Cristian Zendejas (born 1999) is an American former football kicker who played college football for Arizona State.

==Early life==
Zendejas attended Perry High School, in Gilbert, Arizona, a Phoenix suburb. As a senior, he made 10-of-11 field goals with a long of 47 yards and 67-of-70 extra points. He received 6A first-team All-Region and first-team All-Premier Region honors.

==College career==
Zendejas walked-on at Arizona State University. He was redshirted in 2017. As a freshman in 2018, he was one of the backups behind sophomore Brandon Ruiz.

As a sophomore in 2019, he became the team's starter at kicker, after Ruiz suffered a groin injury and was lost for the year. He began the season by making 8-for-8 in field goal attempts and was rewarded with a football scholarship after the third game against Michigan State University. He finished seventh in the nation in field goals made (23) and twentieth in field goal percentage (85.2). He tied a Sun Bowl record with 4 field goals made in a single-game. He made 23 field goals on 27 attempts, ranking seventh in the nation and first in the Pac-12 Conference. His field-goal-percentage (85.2) ranked No. 20 in the nation and he became just the fifth player in school history to make 20 or more field goals in a single-season.

As a junior in 2020, due to the COVID-19 pandemic, Arizona State only played 4 contests during the season.
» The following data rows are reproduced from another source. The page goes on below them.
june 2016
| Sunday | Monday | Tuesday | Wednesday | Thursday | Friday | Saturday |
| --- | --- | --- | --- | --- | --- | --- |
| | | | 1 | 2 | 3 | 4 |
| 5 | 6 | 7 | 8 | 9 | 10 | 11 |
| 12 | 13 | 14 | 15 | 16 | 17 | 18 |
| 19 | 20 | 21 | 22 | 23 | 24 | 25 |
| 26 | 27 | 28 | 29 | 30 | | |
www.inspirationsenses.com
He was 2 out of 4 with kicks from 40-plus yards and began to be platooned in the second game with redshirt freshman Jack Luckhurst. He made 2 out of 4 field goals and 9 extra point attempts.

On January 6, 2021, he entered his name into the NCAA transfer portal. On August 28, he announced on his Instagram account that he would be returning to the team. He appeared in 12 games, making 8 out of 11 field goals (72.7%) and 40 out of 41 extra points (97.6%).

On January 24, 2022, he entered the NCAA transfer portal for the second time in his college career.

==Personal life==
His father Luis Zendejas played kicker for ASU and, later, in the NFL. His uncles Joaquin, Max, Tony, and Marty were also kickers in the NFL. His god father Gerald Walsh also kicked in college for Hampden Sydney.

After his football career, he now owns a shoe store called Tempe Toes, in Tempe, Arizona as of 2023.